Members of the Carilion Clinic Neurosurgery faculty and staff provide the bulk of educational and case materials for the training of residents. Adjunct faculty resources will also be utilized at the same institution, on various out rotations, and through elective and selective non-neurosurgical and neurosurgical sub specialty rotations. Built into the curriculum is significant flexibility and fluidity to adjust to the needs and capabilities of the trainee.
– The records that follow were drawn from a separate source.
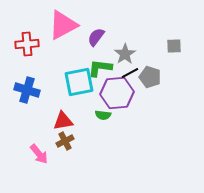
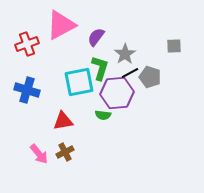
pink triangle: moved 2 px left
red cross: rotated 15 degrees counterclockwise
green L-shape: rotated 100 degrees clockwise
brown cross: moved 11 px down
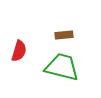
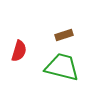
brown rectangle: rotated 12 degrees counterclockwise
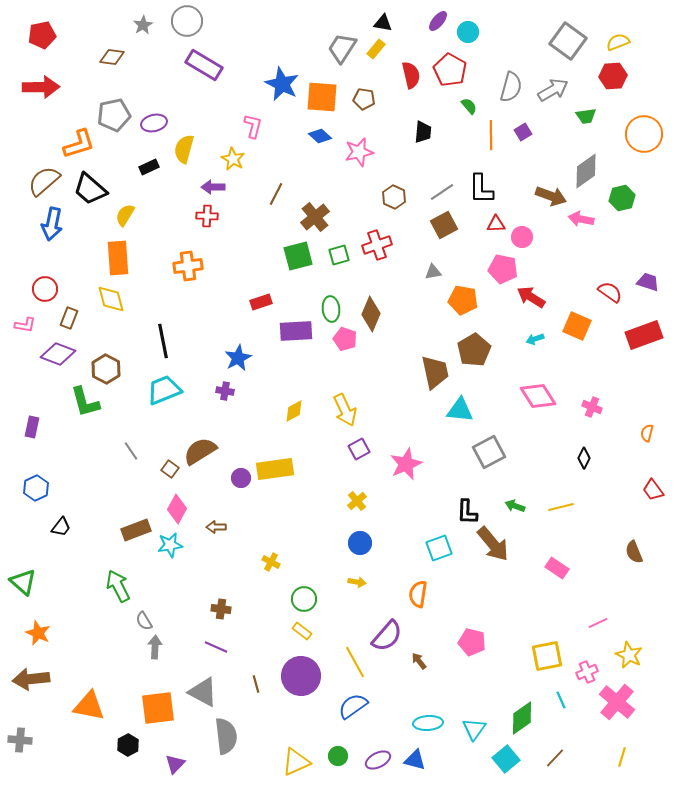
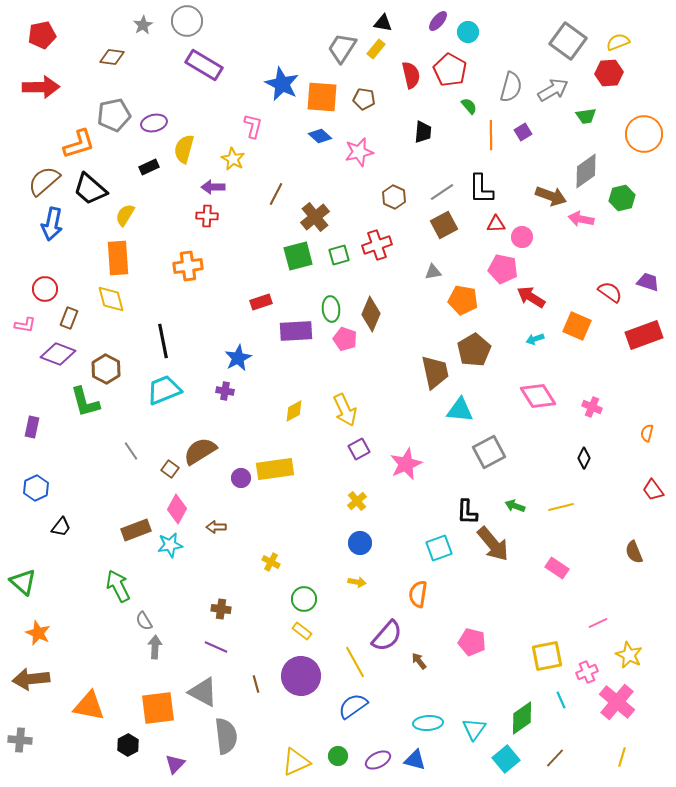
red hexagon at (613, 76): moved 4 px left, 3 px up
A minimum of 36 months will be spent in clinical neurological surgery. Twelve months will be spent as a chief resident at the primary training institution, Carilion Clinic, under appropriate supervision and increasing levels of responsibility.
Twelve months of electives may be spent in subspecialty areas at the parent institution or at other sites with departmental approval. Regional options currently include neurological surgery, spine surgery, orthopedic spine surgery, outpatient neurosurgery, neurology, research, and orthopedic hand/peripheral nerve surgery.
Non-regional rotations at affiliated training sites are not permitted during the Osteopathic Graduate Medical Education (OGME) training years one and two (OGME – 1 and 2), and may not exceed a total of 15 months during the residency.
Residents are expected to present papers at national neurosurgical meetings and regularly host world renowned visiting professors.
For orientation to office practice and to extended patient follow-up, residents will be assigned regular and intensive outpatient clinic duties.
Resident trainees at Carilion experience extensive training in core neurosurgical skills as well as subspecialty areas such as epilepsy surgery, complex spine surgery, minimally invasive surgery, pituitary surgery, functional surgery, peripheral nerve surgery and more. They participate in various learning experiences with multiple supporting specialties such as Neurology, Orthopedics, Physical Medicine and Rehab, Medical Oncology, Pediatric Oncology, Neuroradiology, Interventional Neuroradiology, Otolaryngology, Internal Medicine, Trauma Surgery, Intensive Care, Pediatrics, and others.
Critical to resident education is experience in the operating rooms. Residents spend a vast amount of time developing skills in the surgical manipulation and repair of nervous system and spinal structures. As a resident’s skills progress (aided by virtual surgery simulations labs and cadaver dissections), his or her involvement in various operations expand. Residents always learn at the side of a highly experienced attending neurosurgeon. At no time do trainees proceed without direct supervision. At all times staff neurosurgeons assure the safe and proper progression of a patient’s treatment.
Pre and post-operative care
Pre and post-operative care is also be heavily emphasized. Pre-operatively residents evaluate patients in the clinic setting as well as in hospital rooms and the emergency room. Non-operative alternatives (conservative management) of neurologic and spinal disease are aggressively pursued with surgery resorted to only as a last resort or when absolutely necessary. Post-operatively, residents participate in the care of patients in the ICUs and on the hospital floors. Furthermore they follow their patients throughout the courses of their disorders to appreciate the long term ramifications of the patients’ diseases and their neurosurgical management.